• WHAT YOU NEED TO DO: Your task is to give the listing below back word for word, pictures excluded.

• GIVEN INFORMATION:
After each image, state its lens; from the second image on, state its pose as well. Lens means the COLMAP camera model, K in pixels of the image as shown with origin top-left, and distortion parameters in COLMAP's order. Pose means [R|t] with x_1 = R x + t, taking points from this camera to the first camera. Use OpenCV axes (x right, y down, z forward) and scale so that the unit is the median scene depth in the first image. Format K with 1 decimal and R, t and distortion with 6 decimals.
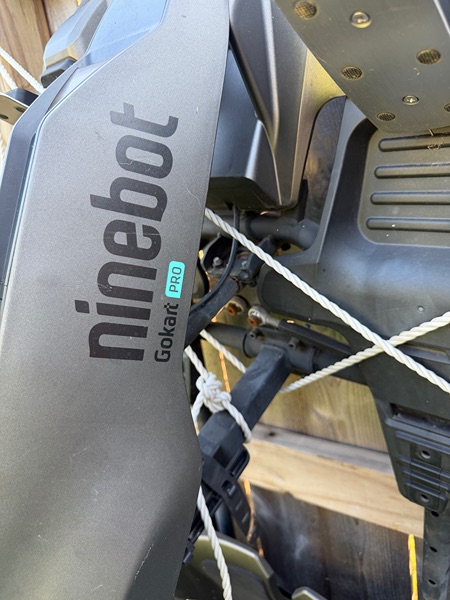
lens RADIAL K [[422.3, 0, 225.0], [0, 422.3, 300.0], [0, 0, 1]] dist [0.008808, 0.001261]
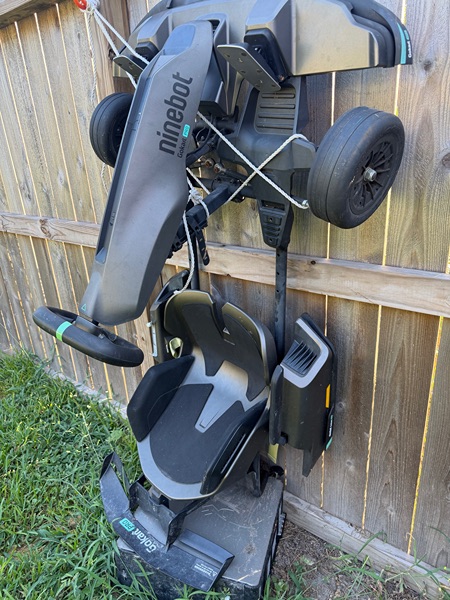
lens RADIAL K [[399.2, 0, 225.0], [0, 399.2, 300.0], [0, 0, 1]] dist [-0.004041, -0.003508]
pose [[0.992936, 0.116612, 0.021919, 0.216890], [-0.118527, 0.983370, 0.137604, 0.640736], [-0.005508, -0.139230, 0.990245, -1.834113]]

• RESPONSE BOX:
After each image, state its lens; from the second image on, state its pose as well. Lens means the COLMAP camera model, K in pixels of the image as shown with origin top-left, and distortion parameters in COLMAP's order. Pose means [R|t] with x_1 = R x + t, taking points from this camera to the first camera. Use OpenCV axes (x right, y down, z forward) and scale so that the unit is the median scene depth in the first image. Format K with 1 decimal and R, t and distortion with 6 decimals.
lens RADIAL K [[422.3, 0, 225.0], [0, 422.3, 300.0], [0, 0, 1]] dist [0.008808, 0.001261]
lens RADIAL K [[399.2, 0, 225.0], [0, 399.2, 300.0], [0, 0, 1]] dist [-0.004041, -0.003508]
pose [[0.992936, 0.116612, 0.021919, 0.216890], [-0.118527, 0.983370, 0.137604, 0.640736], [-0.005508, -0.139230, 0.990245, -1.834113]]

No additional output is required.